Work to be completed ▸ Take each line of the data that contains the string "pixels" and copy it.

BEGIN Given entries

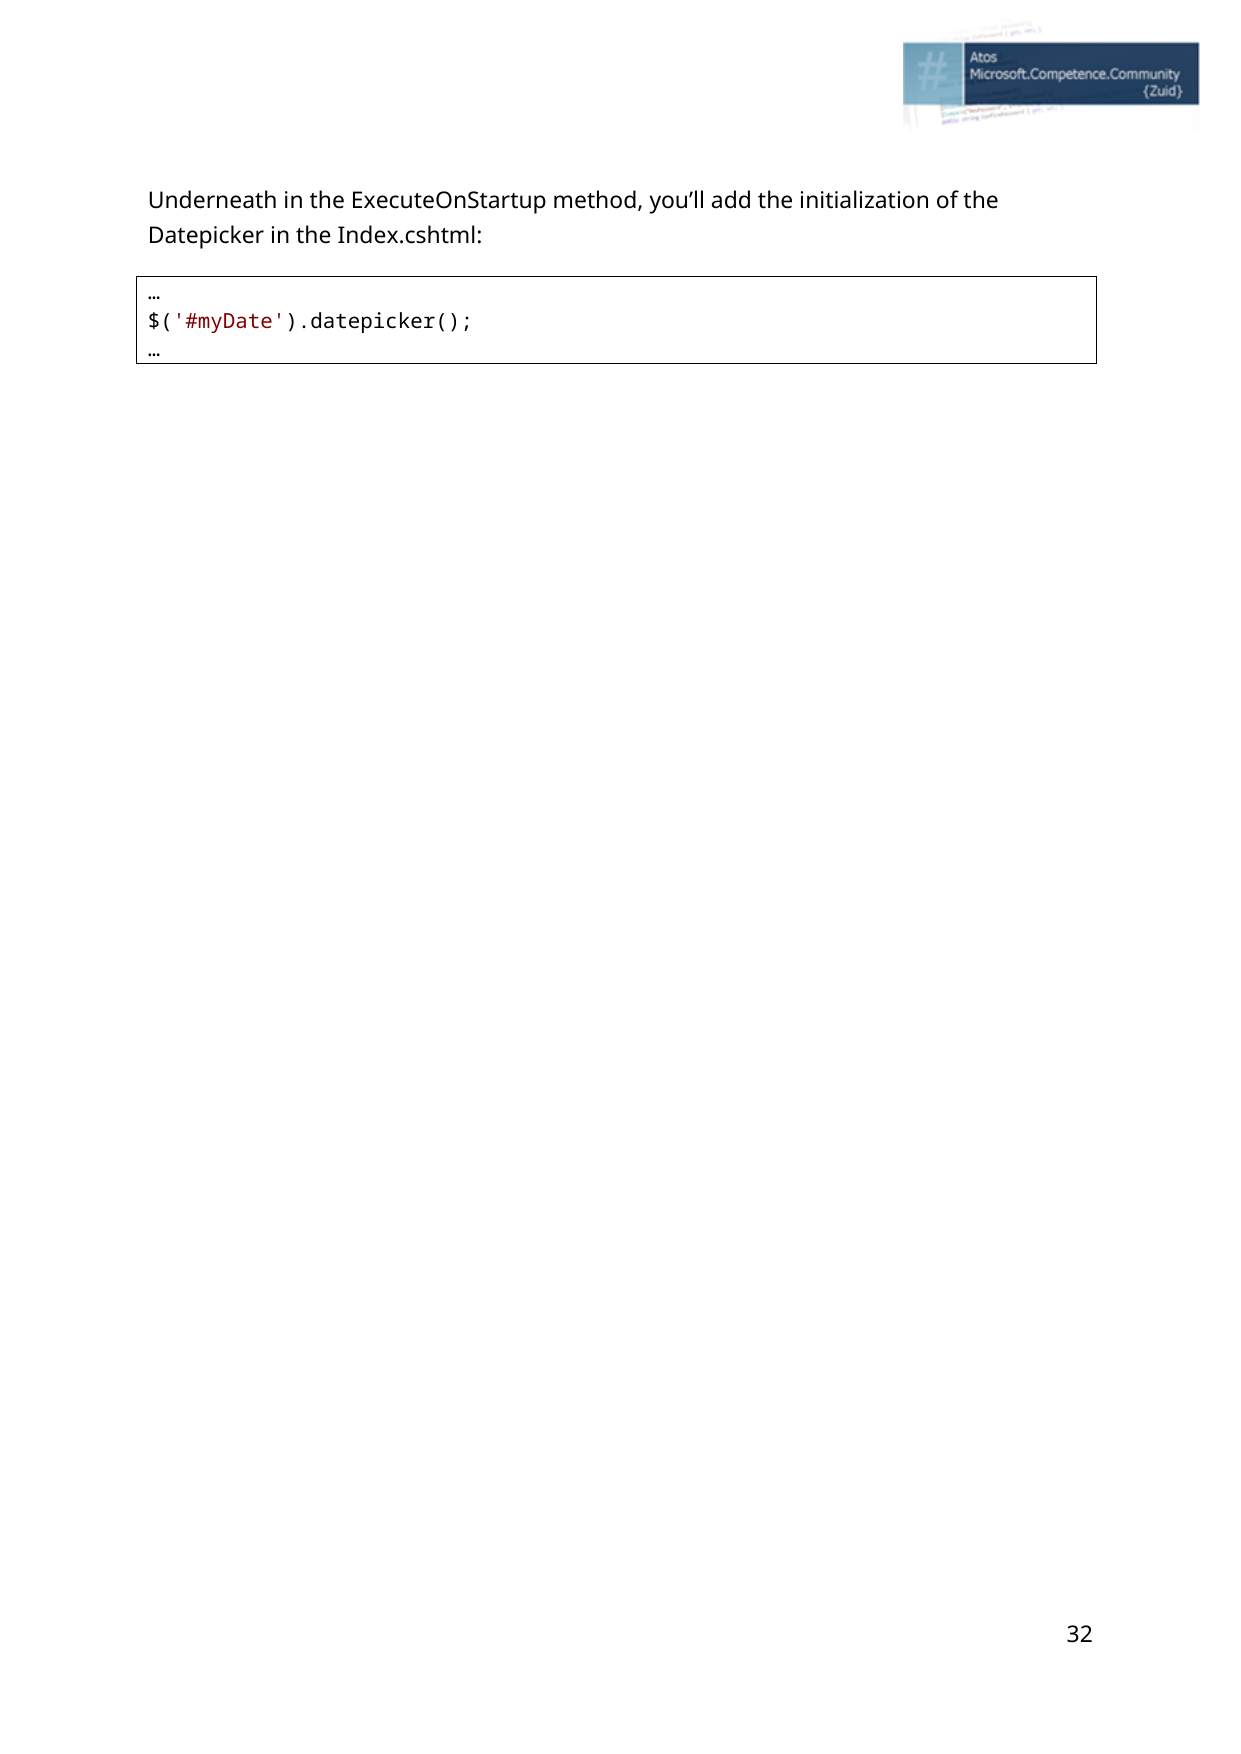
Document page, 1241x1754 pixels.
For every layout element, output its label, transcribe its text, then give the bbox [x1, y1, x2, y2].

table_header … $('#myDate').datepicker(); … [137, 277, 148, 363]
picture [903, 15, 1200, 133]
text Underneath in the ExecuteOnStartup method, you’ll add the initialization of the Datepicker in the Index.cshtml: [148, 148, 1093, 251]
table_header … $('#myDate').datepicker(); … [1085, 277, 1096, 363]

END Given entries
BEGIN Given entries

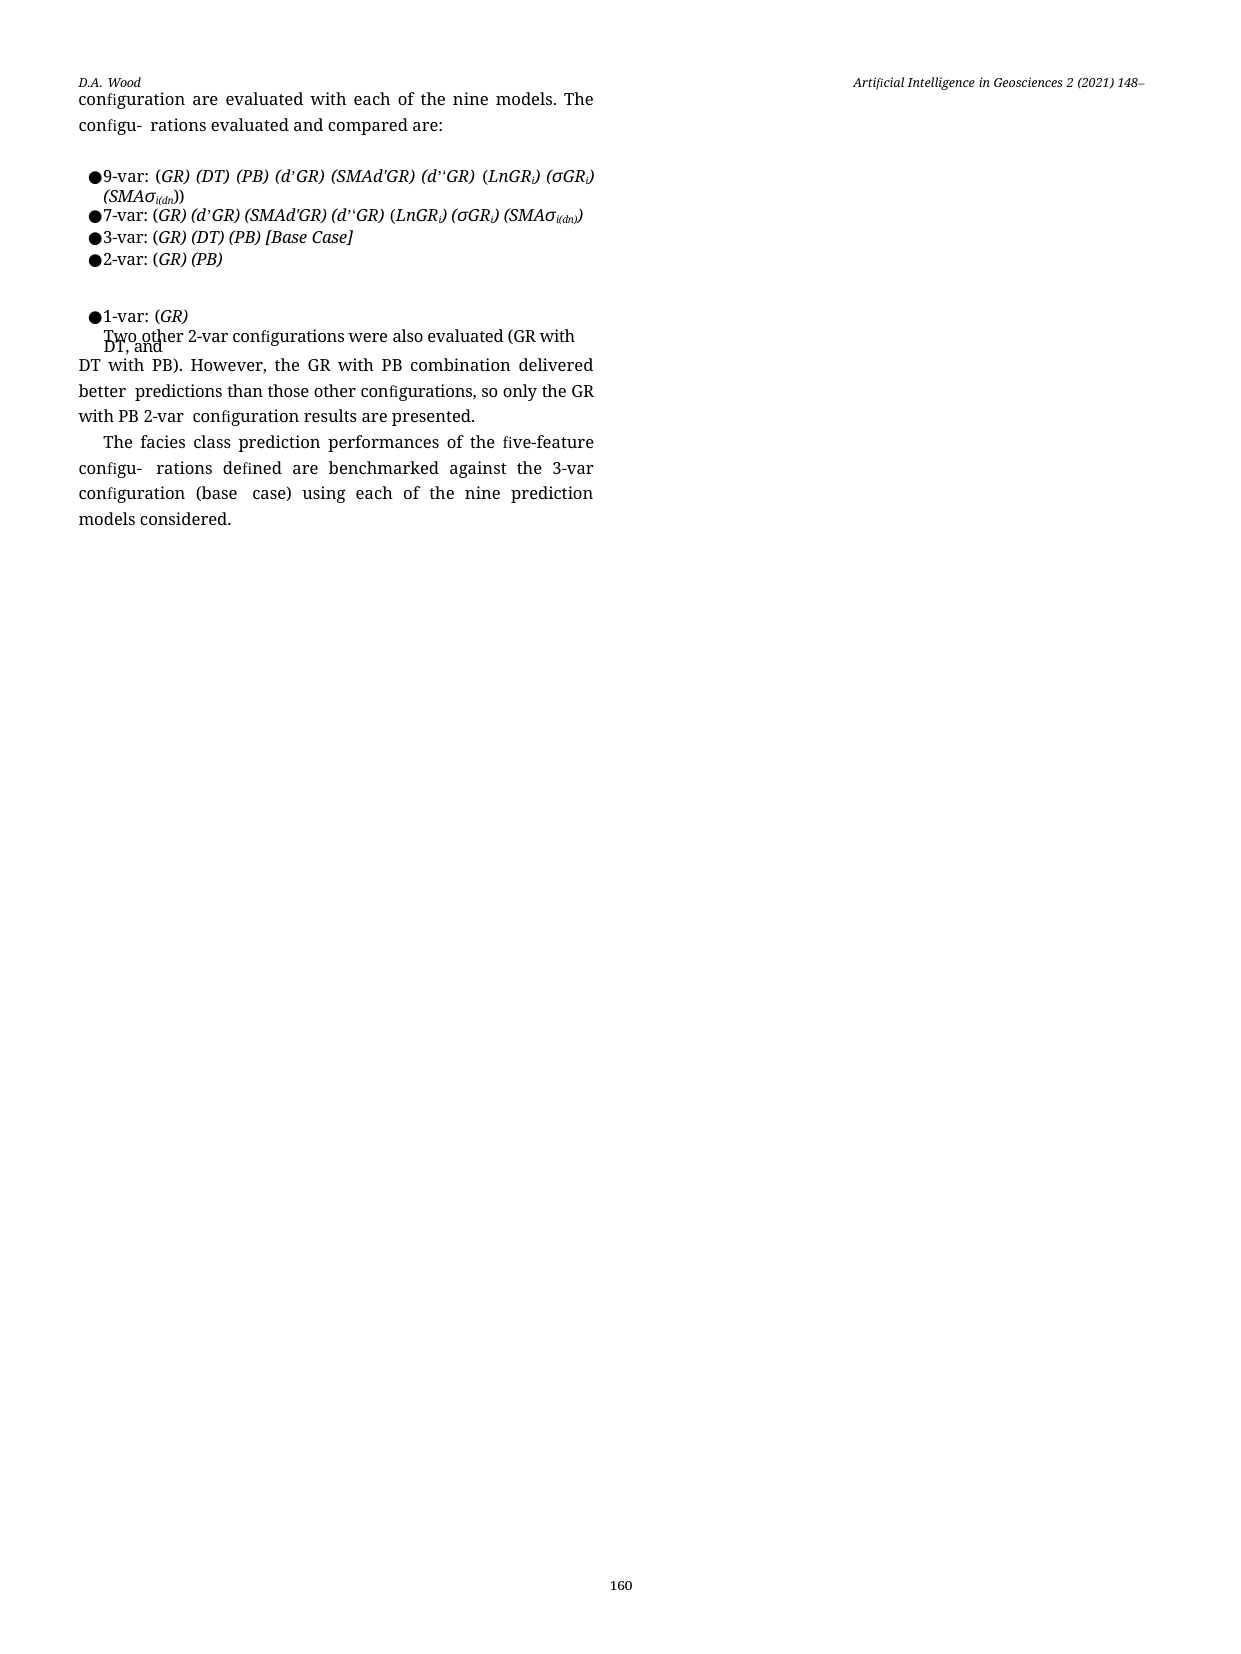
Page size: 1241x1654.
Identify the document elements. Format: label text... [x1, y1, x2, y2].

END Given entries
BEGIN Given entries

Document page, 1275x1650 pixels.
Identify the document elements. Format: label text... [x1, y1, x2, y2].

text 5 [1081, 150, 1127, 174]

END Given entries

Answer space ▸
Document page, 1241x1754 pixels.
Document page, 1275x1650 pixels.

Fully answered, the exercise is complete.